McGee and Guyer settled for $4.8 million and $1.185 million, respectively, according to Heyman. Elbow and knee injuries held McGee to 39 games in 2015, but he posted a 2.41 ERA and owns a 2.58 mark since 2012, with 11.4 strikeouts per nine innings and 26 saves.
Guyer enjoyed his best season in 2015, setting career highs in games (128), plate appearances (385), on-base percentage (.359), slugging (.413), OPS (.771), homers (eight), RBIs (28) and steals (10). He spent time at all three outfield positions.
The Rays agreed at $4.2 million with Morrison, $2.375 million with Ramirez, $1.7 million with Rivera and $1.5 million with Conger, according to the Tampa Bay Times. The club acquired Morrison from the Mariners on Nov. 5, after he hit .225/.302/.383 with 17 homers and 54 RBIs for Seattle. The 28-year-old is scheduled to reach free agency after this coming season.
Ramirez came over in a trade with Seattle last March and enjoyed a breakout year, going 11-6 with a 3.75 ERA and a 3.2 strikeout-to-walk ratio over 34 games (27 starts). The 25-year-old allowed two earned runs or fewer in 18 of those outings.
After posting a .751 OPS for the Padres in 2014, Rivera slid back to .489 for the Rays, who picked him up in a three-team deal that also involved Washington. The veteran started 87 games behind the plate and collected five homers and 26 RBIs.
Conger is another new face in Tampa Bay, which acquired the 27-year-old from the Astros in December. In his first year in Houston, he started 56 games behind the plate and batted .229/.311/.448 with a career-best 11 homers and 33 RBIs.

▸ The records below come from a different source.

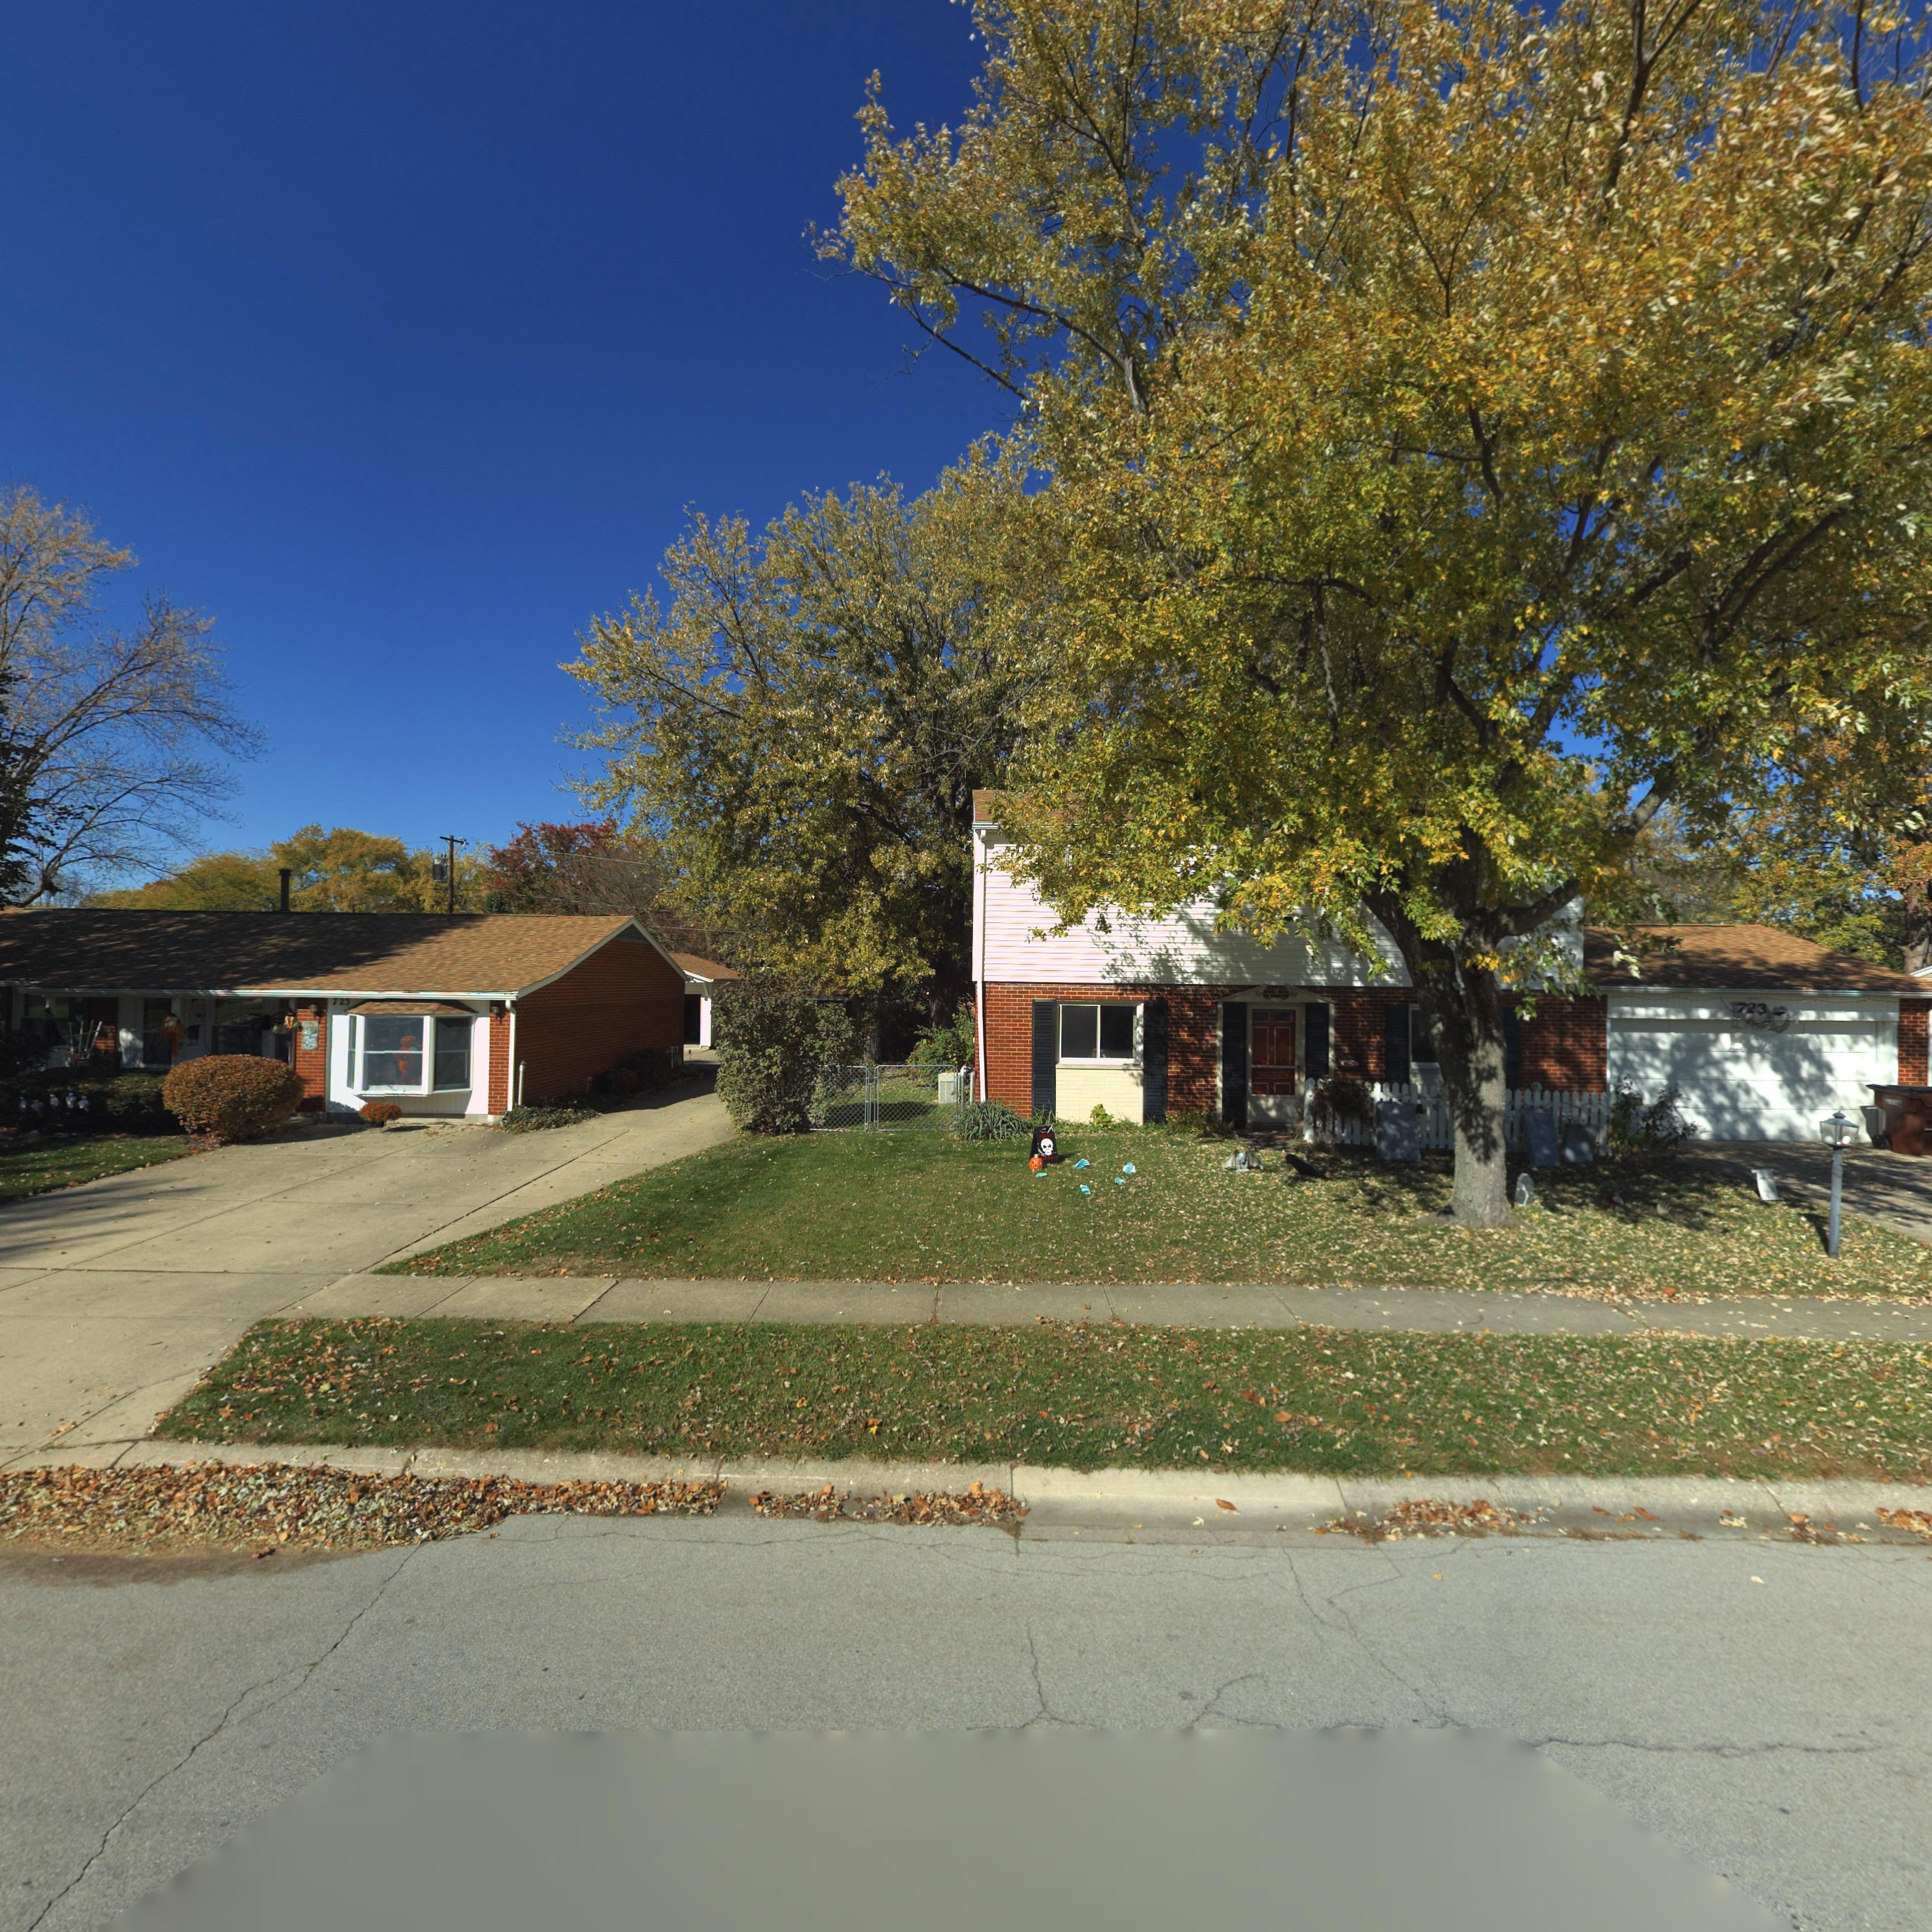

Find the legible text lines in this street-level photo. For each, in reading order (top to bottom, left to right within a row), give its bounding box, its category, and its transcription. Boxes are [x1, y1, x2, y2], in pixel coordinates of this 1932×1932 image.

[331, 996, 351, 1006] StreetNumber: 725
[1737, 1001, 1768, 1015] StreetNumber: 723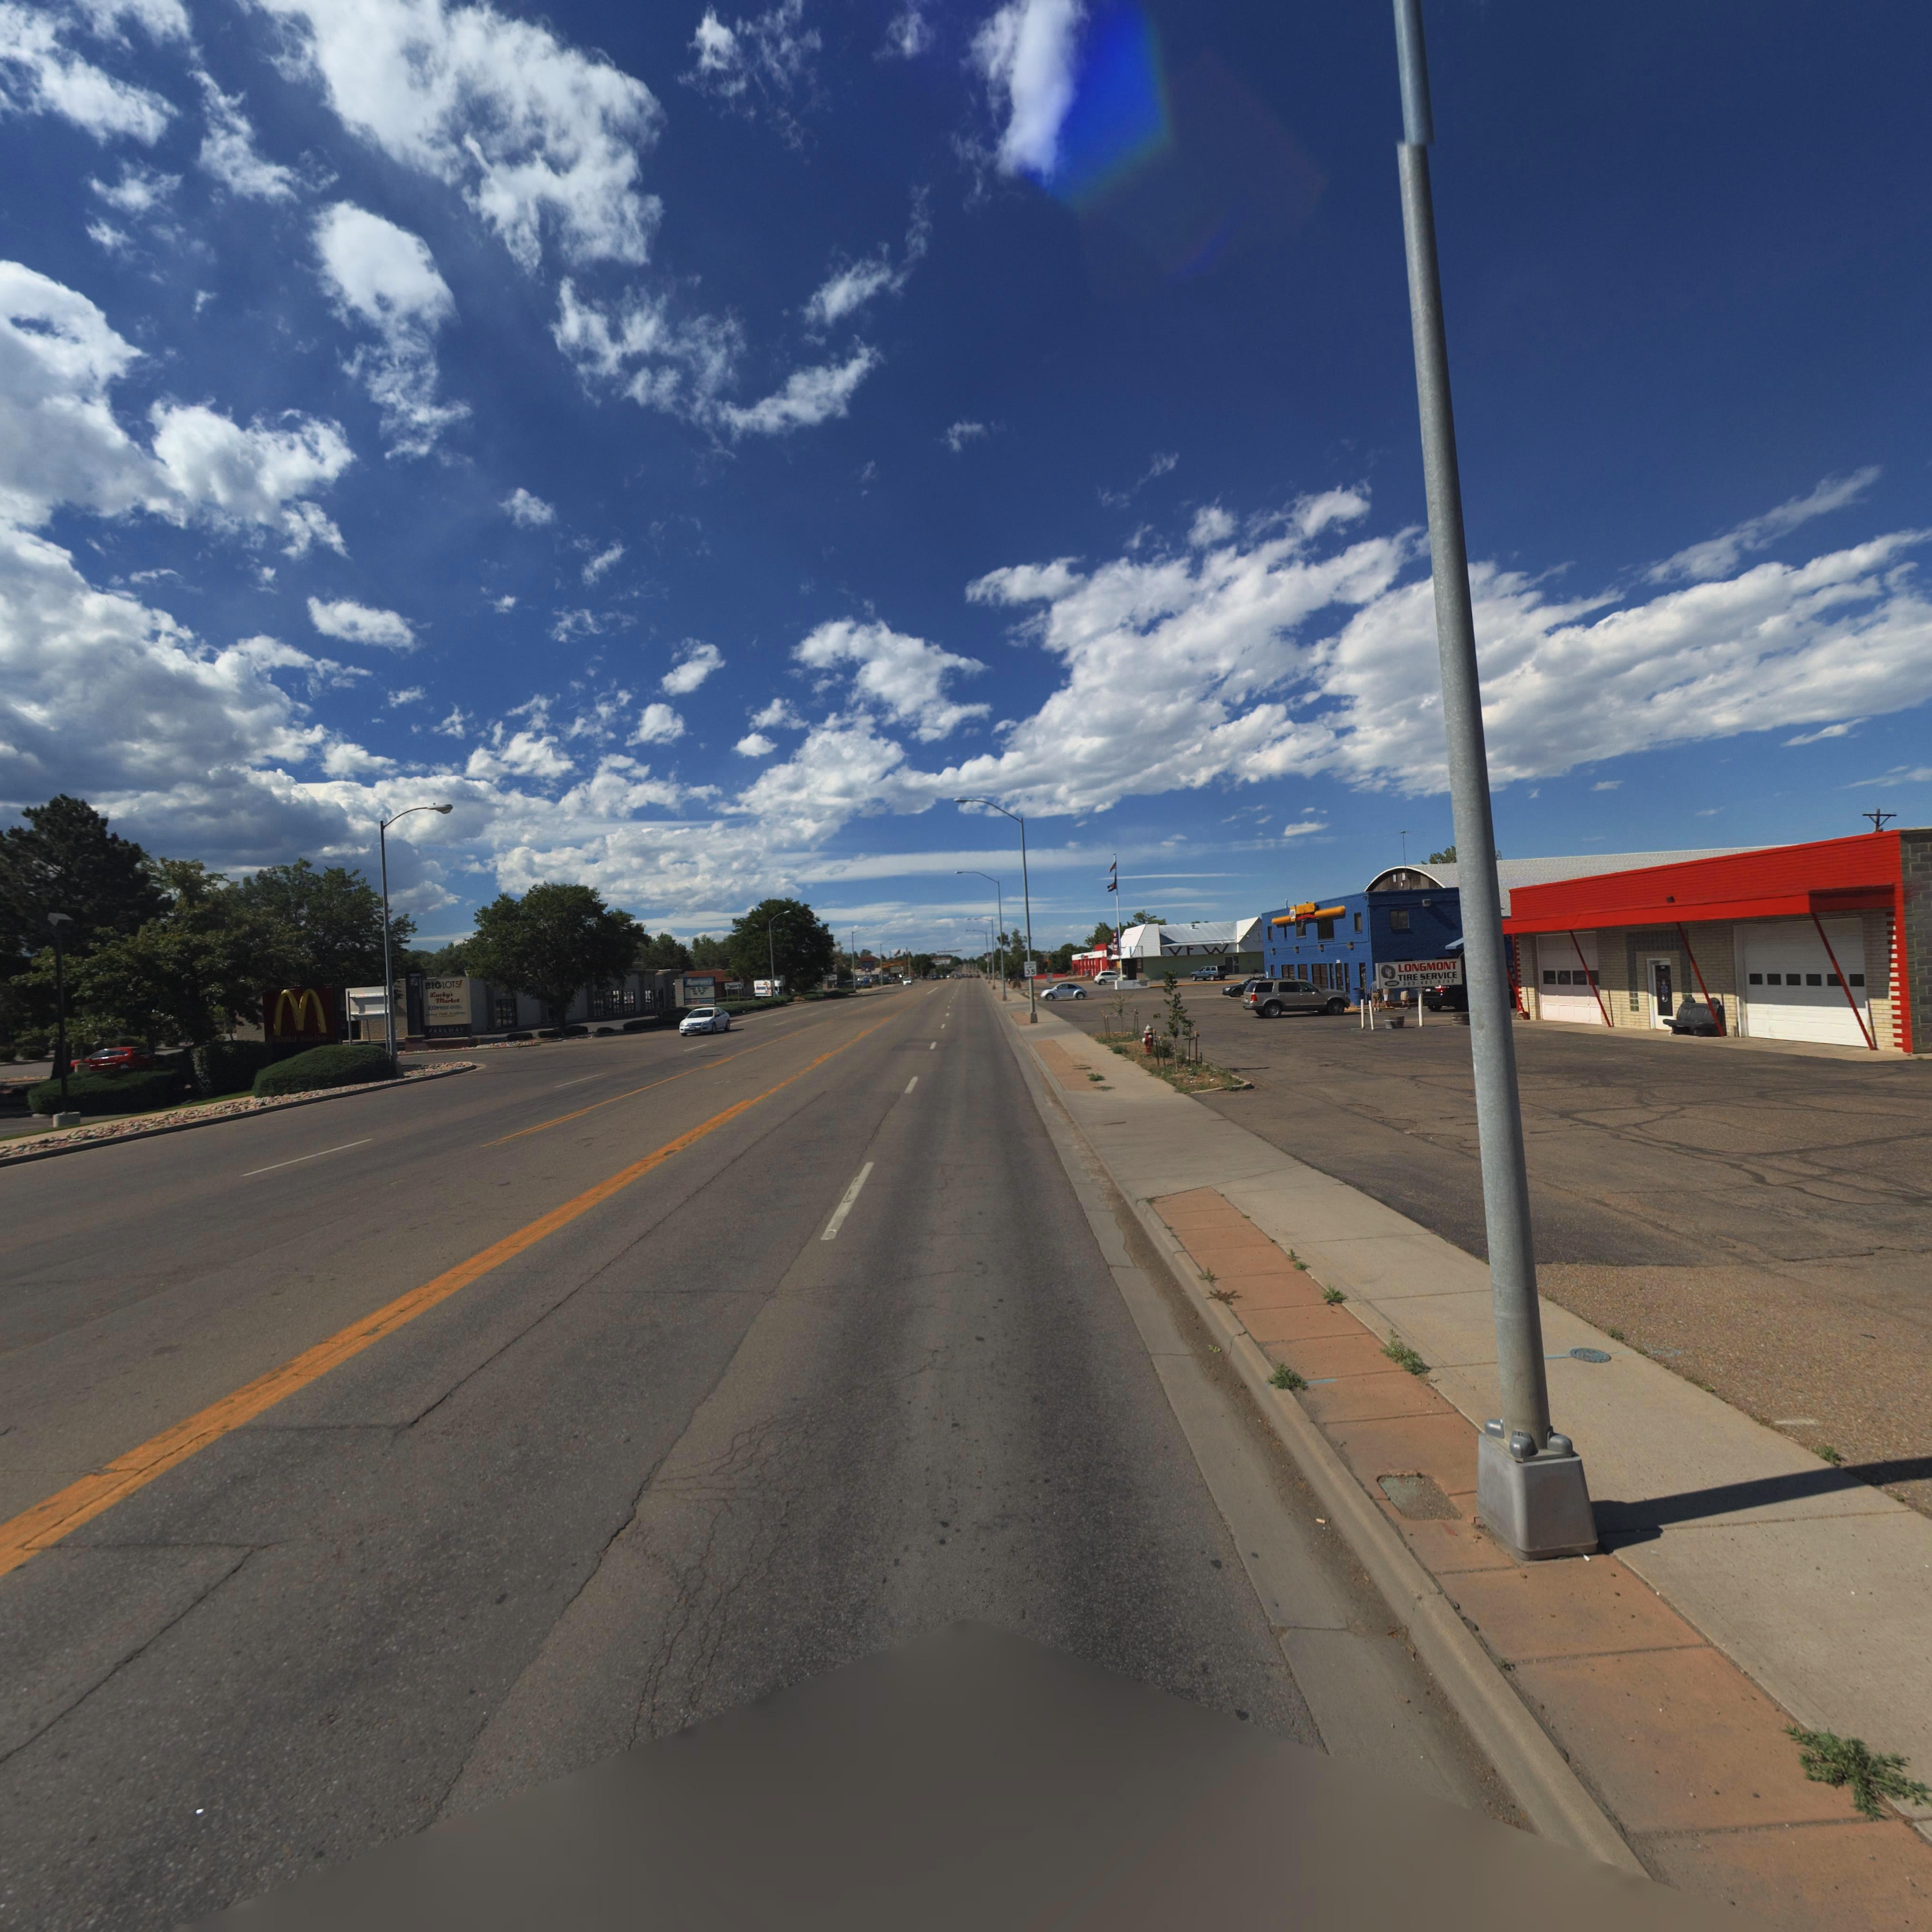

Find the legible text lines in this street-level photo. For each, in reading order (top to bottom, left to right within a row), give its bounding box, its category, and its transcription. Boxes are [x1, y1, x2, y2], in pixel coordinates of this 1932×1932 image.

[1295, 902, 1315, 915] BusinessName: ***O ****S
[1112, 931, 1118, 948] BusinessName: VFW
[1166, 943, 1229, 956] BusinessName: V*W
[1397, 961, 1457, 973] BusinessName: LONGMONT
[1397, 971, 1458, 981] BusinessName: TIRE SERVICE
[425, 980, 460, 989] BusinessName: BIG LOTS
[686, 978, 712, 985] BusinessName: Aaron*
[429, 991, 453, 998] BusinessName: Lucky's
[435, 997, 460, 1004] BusinessName: Market
[686, 999, 714, 1004] BusinessName: FAST S*GNS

Smyly, 26, has gone 8-3 with a 2.52 ERA and 9.5 strikeouts per nine innings for the Rays since they picked him up from Detroit in the David Price trade at the 2014 non-waiver Trade Deadline. Shoulder problems limited Smyly to 12 starts last season, though nine of those came in August and September after he returned from the disabled list.